Sunday, March 27, 2022

Hate

  I hate the laundry, how it's never done, how it expand to fill all the time and space available. 

I hate the dishes, how they are somehow simultaneously all dirty and all in the dishwasher clean and waiting to be unloaded.

I hate school drop off and pick up, the hours I spend in lines, following rules, just to get my girls out the door of my car and into school.

I hate when my kids fight, when they scream in each other's faces and push each other's buttons. I hate that we can't get out the door without one or more of them screaming or crying or losing their ever loving minds. I hate that at 9 and 11, the anxieties and worries and pain have gotten bigger instead of getting better. I hate that I can't fix it.

I hate when I try to explain my problems to someone, and instead of listening and acknowledging, they try to tell me why, really, I shouldn't feel the way I do because everyone compares, because I do things well, because everyone has different talents, because really what do I have to be upset about or disappointed about or discouraged about really ... Really.



Saturday, March 26, 2022

Do something

 I am sitting on the couch with my feet up, my feet bare in front of me and my toes wiggling, even though outside the window, there is snow. Leaning against my chest is a half full cup of blueberry white tea that I choked on moments before I started writing, when while drinking I tried to answer my eldest daughter's question about whether Piper appeared again in the last two Trials of Apollo books. She is writing. She is always writing. 

I feel like I've been sitting on my couch for years.

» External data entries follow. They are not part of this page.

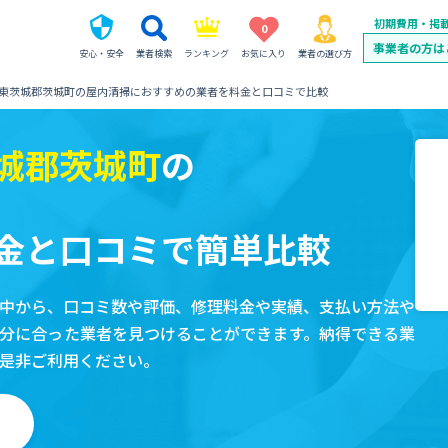
初期費用・掲
0
事業者の方は
安心・安全
業者検索
ランキング
お気に入り
業者の選び方
東茨城郡茨城町の屋内清掃におすすめの業者を料金と口コミで比較
城郡茨城町
の
金と口コミで簡単比較
中から、口コミ数や評価、修理料金や実績、支払い方法や
分に合った業者を見つけることができます。納得できる業
是非ご利用ください。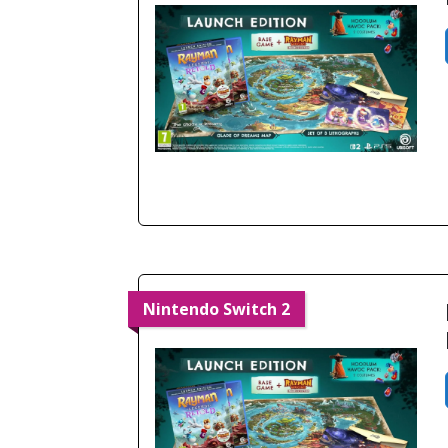
PlayStation 5
Nintendo Switch 2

Depression is an old friend that comes to visit from time to time. That brings with it heaviness and darkness and doubt, an unwillingness to try anything, an inability to get off the couch. And I sit with it, I make it tea, I put out plates of Girl Scout cookies. And I sit.

I'm tired of sitting.

My cheeks burn with the salt left behind by dried tears, tears that have been falling silently down my face all day, though somehow no one who lives in my house has noticed. 

Today, I feel discouraged. 

I've tried things. I've been subbing again, but it has ended up being only one day a week. I tried to set up a teachers pay teachers store, but I haven't actually sold anything. I listened to podcasts and books on overcoming depression, on overcoming writers block, on starting a teacher business.

And nothing has broken through this shadow. Nothing has "worked."

I empty my dishwasher. I fold my laundry. I read Trials of Apollo to my children. I watch Mrs. Maisel. I go to bed. 

I want to do something. I want to do something that matters. I want to get off this couch, to get out of this funk, to get out into the world, to be seen and heard to DO SOMETHING.

I set down my tea.

I pick up my pen.

"I am sitting on my couch."

It's the only place I know to begin.